Rückschlag für erfolgsverwöhnte Branche
Unternehmen leisten sich weniger Berater

"Der Hype der letzten Jahre ist vorbei. In diesem Jahr ist die Nachfrage nach Beratungsleistungen merklich gesunken, weshalb die Unternehmen mit rückläufigen Umsätzen rechnen", sagte der Präsident des Bundesverbandes Deutscher Unternehmensberater (BDU), Rémi Redley, in München. 2001 hatte die Branche noch ein Umsatzplus von 5,5 % auf 12,5 Mrd. Euro erzielt.

mwb MÜNCHEN. Dietmar Fink, Professor für Unternehmensberatung an der Fachhochschule Rhein-Sieg, ist rechnet sogar mit einem Minus zwischen 3 und 4 Prozent auf dem deutschen Markt in diesem Jahr. In Europa sieht es nach Einschätzung des Dachverbandes Feaco mit vier Prozent Wachstum etwas besser aus.

Die Kostenkiller sind eine Rezession in der eigenen Branche nicht gewohnt. In den vergangenen 30 Jahren hatte die Beraterbranche noch nie einen Rückgang erlebt. Die großen Beratungsunternehmen wie unter anderem Roland Berger hatten in den neunziger Jahren sogar zweistellige Wachstumsraten erzielt.

Vor allem 2003 rechnet Redley mit einem schwierigen Jahr, auch weil sich beispielsweise die Bankenkrise erst dann richtig bemerkbar mache. Mit einer Erholung sei allenfalls 2004 zu rechnen. Die stärksten Einbrüche habe es in der Beratung für Unternehmen der Informationstechnologie gegeben, sagte Redley. Wirtschaftskrisen sind für Berater eine zweischneidige Angelegenheit. Einerseits brauchen die Firmen Hilfe um vor allem die Kosten zu drücken, andererseits fehlt den Unternehmen gerade in schlechten Zeiten das Geld für die teuren Berater.

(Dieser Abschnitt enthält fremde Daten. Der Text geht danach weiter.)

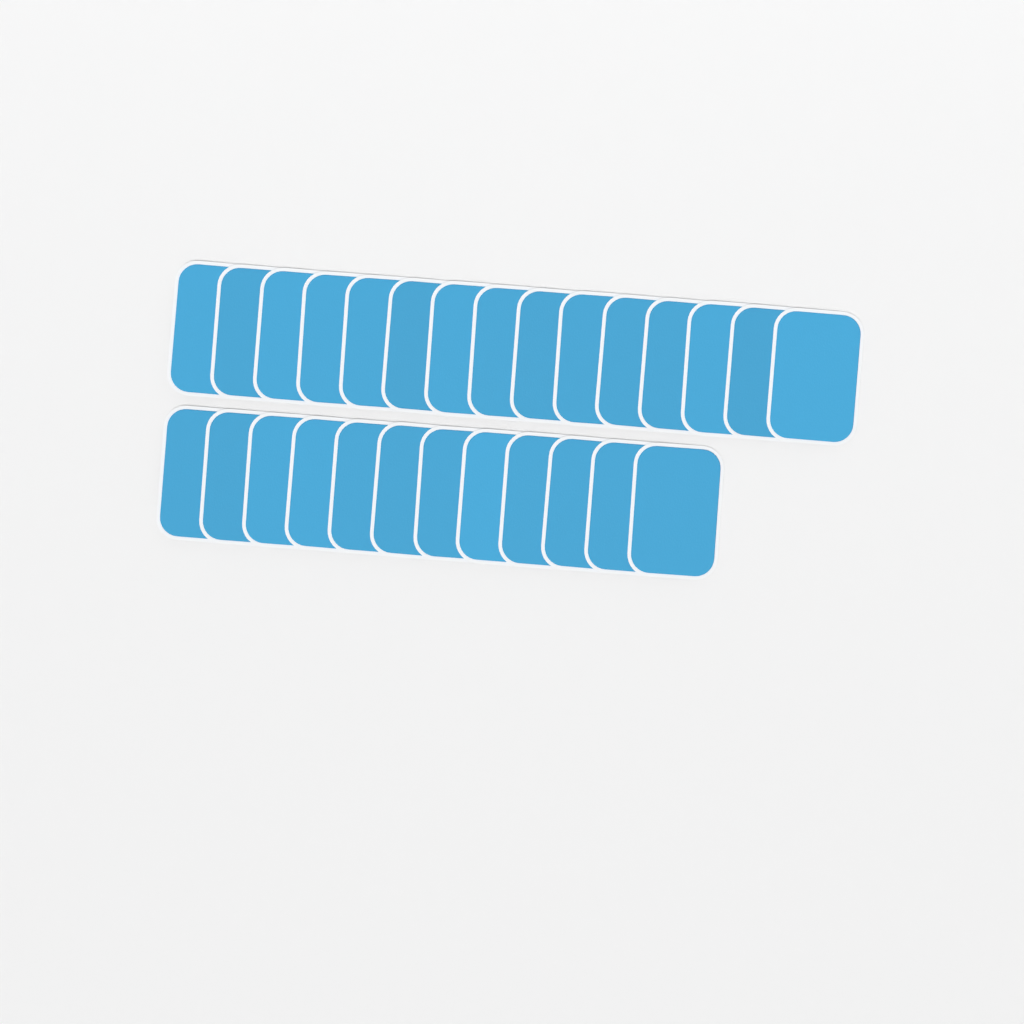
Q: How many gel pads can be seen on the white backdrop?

Der BDU hofft auf Impulse durch die Bundesregierung, die neuen Wettbewerb entfachen sollen. So fordern die Berater insbesondere eine Reform des so genannten Lauterkeitsrechts: Ladenschluss, Sonderverkäufe, vergleichende Werbung - alles das seien Punkte, deren Novellierung einen Schub für den Wirtschaftsstandort Deutschlands bedeuten würden.

Der BDU ist mit 566 Mitgliedern eigenen Angaben zufolge der weltgrößte Beraterverband und vertritt rund 16 000 Mitglieder. Auf der gestrigen Mitgliederversammlung wurde das Präsidium mit Rémi Redley an der Spitze für zwei weitere Jahre im Amt bestätigt.